I love dr sarah so this is not meant mean-spiritedly. I had to laugh at the "blocks in fox" part because all I could hear was dr Seuss. LOL! All that aside though, I find this stuff immensely interesting and could listen for hours even though I have no medical background. I'm changing my life, you could say betting my life, literally, on this science. I wish it had all come to light soon enough for my folks to have benefitted from it.
how about high uric acid serum on ketogenic? telling you the truth I've been searching on the internet and never find a real answer (science based) why uric acid serum goes up when you do ketogenic diet..
Maybe someone can give me an opinion.. After three months on lchf my cholesterol changed this way (all in mg/dl): Total: 240 -> 295HDL: 95 -> 75 Trig: 51 -> under 70 (that's what the machine printed so I don't have the exact number) Could it be that I'm in the group of people who react bad to this diet? Should I forget about lchf and go back to the way I ate before?
Dr. Halbert, My current Total cholesterol has gone up again after six months of good total cholesterol of 5.0, now it is 7.0 . But my triglycerides and HDL is good at 0.8 and 2.3 but my LDL has gone up to 4.3. My HbA1c is 5.6. Question is what can I do with the rise in LDL? Do I continue to take ENLIVA to lower the cholesterol? Does onion and garlic water help? That is after my weight has stabilised, now to 58.4 kgs. Height 162 cm. Thanks.

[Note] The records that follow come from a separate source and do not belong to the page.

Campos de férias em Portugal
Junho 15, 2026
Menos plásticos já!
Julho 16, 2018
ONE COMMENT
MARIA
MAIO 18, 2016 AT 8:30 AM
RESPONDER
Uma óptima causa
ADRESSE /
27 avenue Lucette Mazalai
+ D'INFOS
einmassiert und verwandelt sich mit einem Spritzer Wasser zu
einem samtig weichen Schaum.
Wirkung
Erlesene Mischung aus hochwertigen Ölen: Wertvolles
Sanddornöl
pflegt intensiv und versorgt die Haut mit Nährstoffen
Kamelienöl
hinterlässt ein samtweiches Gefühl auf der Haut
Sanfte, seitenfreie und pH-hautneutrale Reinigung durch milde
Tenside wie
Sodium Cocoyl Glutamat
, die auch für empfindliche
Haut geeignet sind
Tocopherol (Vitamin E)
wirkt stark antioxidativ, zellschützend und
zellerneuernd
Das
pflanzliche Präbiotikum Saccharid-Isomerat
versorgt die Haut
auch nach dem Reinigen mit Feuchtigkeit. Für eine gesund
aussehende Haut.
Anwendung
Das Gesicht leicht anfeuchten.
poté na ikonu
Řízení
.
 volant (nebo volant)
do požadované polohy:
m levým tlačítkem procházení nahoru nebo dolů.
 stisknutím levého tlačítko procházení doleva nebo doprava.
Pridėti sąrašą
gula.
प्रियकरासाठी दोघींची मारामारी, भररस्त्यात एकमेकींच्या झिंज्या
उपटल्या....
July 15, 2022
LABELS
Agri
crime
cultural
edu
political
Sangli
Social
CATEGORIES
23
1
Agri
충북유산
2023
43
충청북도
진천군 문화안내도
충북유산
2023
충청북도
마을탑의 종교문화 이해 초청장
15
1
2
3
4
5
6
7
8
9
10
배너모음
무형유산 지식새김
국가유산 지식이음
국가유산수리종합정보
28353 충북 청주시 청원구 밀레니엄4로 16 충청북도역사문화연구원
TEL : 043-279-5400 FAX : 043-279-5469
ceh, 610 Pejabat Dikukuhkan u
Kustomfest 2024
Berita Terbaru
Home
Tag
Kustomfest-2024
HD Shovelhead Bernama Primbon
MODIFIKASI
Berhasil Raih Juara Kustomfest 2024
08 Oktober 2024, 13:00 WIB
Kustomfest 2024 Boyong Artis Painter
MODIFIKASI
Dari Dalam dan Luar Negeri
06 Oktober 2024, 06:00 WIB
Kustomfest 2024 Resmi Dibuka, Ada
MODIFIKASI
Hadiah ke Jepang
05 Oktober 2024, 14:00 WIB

Too much protein can result in some being converted partially to glucose. LCHF does not alter your protein needs which should be O.8 g/kilo of ideal weight.
Sarah, I surely hope you genetically test all these people first. Genes weren't mentioned. Probably, are genetic markers for this 1/8th (guessing, from the lecture).

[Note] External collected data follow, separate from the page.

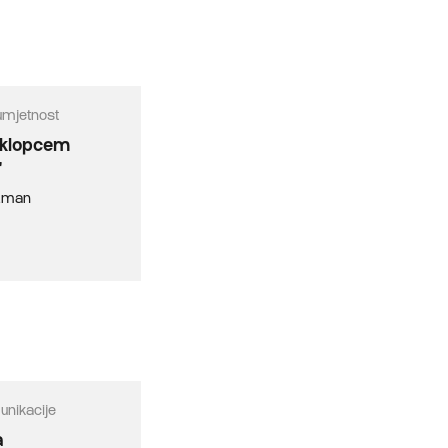
umjetnost
oklopcem
"
izman
unikacije
a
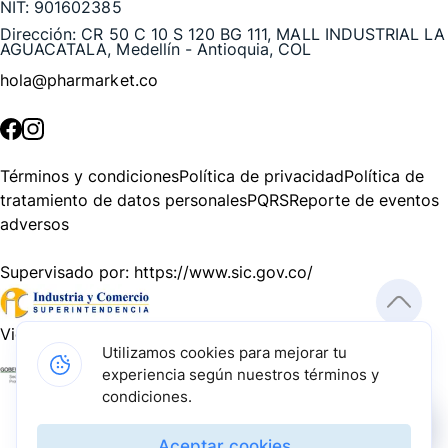
NIT:
901602385
Dirección:
CR 50 C 10 S 120 BG 111, MALL INDUSTRIAL LA
AGUACATALA, Medellín - Antioquia, COL
hola@pharmarket.co
©
2026
Pharmarket. Todos los derechos reservados.
Términos y condiciones
Política de privacidad
Política de
tratamiento de datos personales
PQRS
Reporte de eventos
adversos
Supervisado por:
https://www.sic.gov.co/
Vigilado por:
https://www.dssa.gov.co/
Utilizamos cookies para mejorar tu
experiencia según nuestros términos y
Gracias a nuestros impulsadores, podemos presentarte la
condiciones.
solución tecnológica más avanzada para resolver los
desafíos farmacéuticos de la actualidad.
Aceptar cookies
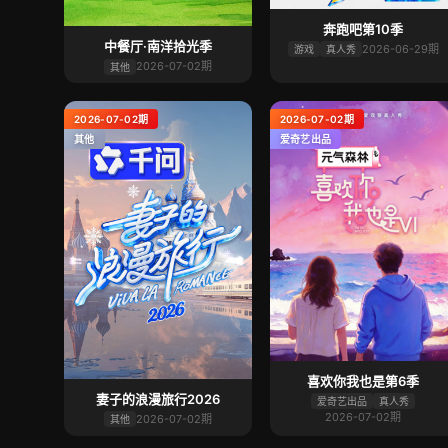
奔跑吧第10季
中餐厅·南洋拾光季
2026-06-29期
游戏
真人秀
2026-07-02期
其他
2026-07-02期
2026-07-02期
其他
爱奇艺出品
喜欢你我也是第6季
妻子的浪漫旅行2026
爱奇艺出品
真人秀
2026-07-02期
2026-07-02期
其他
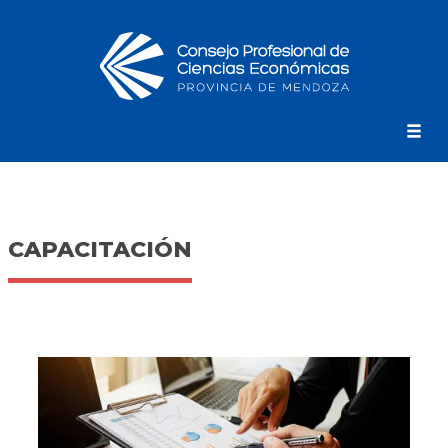
CAPACITACIÓN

There's nothing wrong WITH going heavy on saturated fat. When doing keto, your body is burning it instead of storing it and there is no proof that saturated fat causes heart disease. Saturated fat is far healthier for you than all the omega 6 fats in vegetable oils.
@Getnudged Actually, the OP is right. There absolutely are genes, like my FTO gene that will turn one mouthful of cheese into one lb of fat (no exaggeration) , making the risk of weight gain from small amounts of saturated fat. My solution is eating equal amount of Sardines with lean chicken, to balance out the omega-6.... I don't do cheese as my weight goes up, even eating carnivore...... Then, there are other people who genetically lack the ldl receptors in the liver, which causes the ldl to hang around too long and become oxidized, which is bad tidings for the artery intima.... I do watch the omega-6 to omega 3 ratio of any fats, since saturated fat must be minimal for my fat storing genes.

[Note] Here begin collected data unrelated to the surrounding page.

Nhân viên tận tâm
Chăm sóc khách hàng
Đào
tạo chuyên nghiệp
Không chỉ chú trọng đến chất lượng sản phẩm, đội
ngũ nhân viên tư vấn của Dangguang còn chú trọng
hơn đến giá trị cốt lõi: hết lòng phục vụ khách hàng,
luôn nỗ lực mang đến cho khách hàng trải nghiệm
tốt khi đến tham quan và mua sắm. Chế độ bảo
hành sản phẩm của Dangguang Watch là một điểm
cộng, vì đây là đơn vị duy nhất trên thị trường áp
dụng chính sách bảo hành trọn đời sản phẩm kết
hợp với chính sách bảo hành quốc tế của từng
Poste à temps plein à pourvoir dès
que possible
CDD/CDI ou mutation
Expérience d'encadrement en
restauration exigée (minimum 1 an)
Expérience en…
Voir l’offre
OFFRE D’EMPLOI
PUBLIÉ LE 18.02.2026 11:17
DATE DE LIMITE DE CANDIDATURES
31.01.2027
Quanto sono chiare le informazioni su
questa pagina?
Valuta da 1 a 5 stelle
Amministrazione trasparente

Very shrill, but worse than that speaks way too fast -- real teachers know that when presenting material that is new to the audience, they proceed slowly and emphasize key points. She's smart and knowledgeable but cannot teach.
Interesting. This MD has a shrill voice that is somewhat irritating. I'm sure that she enjoys her specially because it allows for repetitive scientific study to allow studies to be done to embark on the war against obesity and metabolic diseases. Practicing this area is less demanding then a full-fledged family practice which deals with these health problems. As a patient with these health problems I do not get the results she is talking about in her research studies. I am not going to say what is obvious. Evidence based medicine is necessary to change outcomes in true reality. I may try her method but watch my labs and how I feel. Patients need to feel secure in their MDs practice and how it effects them. I hope all this obesity trend be solved, through not just medicine but patients' education, and status of their emotional, physical, financial and spiritual lives that could be improved. She sounds enthusiastic about her protocol except for the LDL p outcome through the break down of Fox01 to MttP (glycogenosis) and Apoplll which does not sound good such as an increase in LDLP creating a situation the patient may have to face cardio-vascular issues.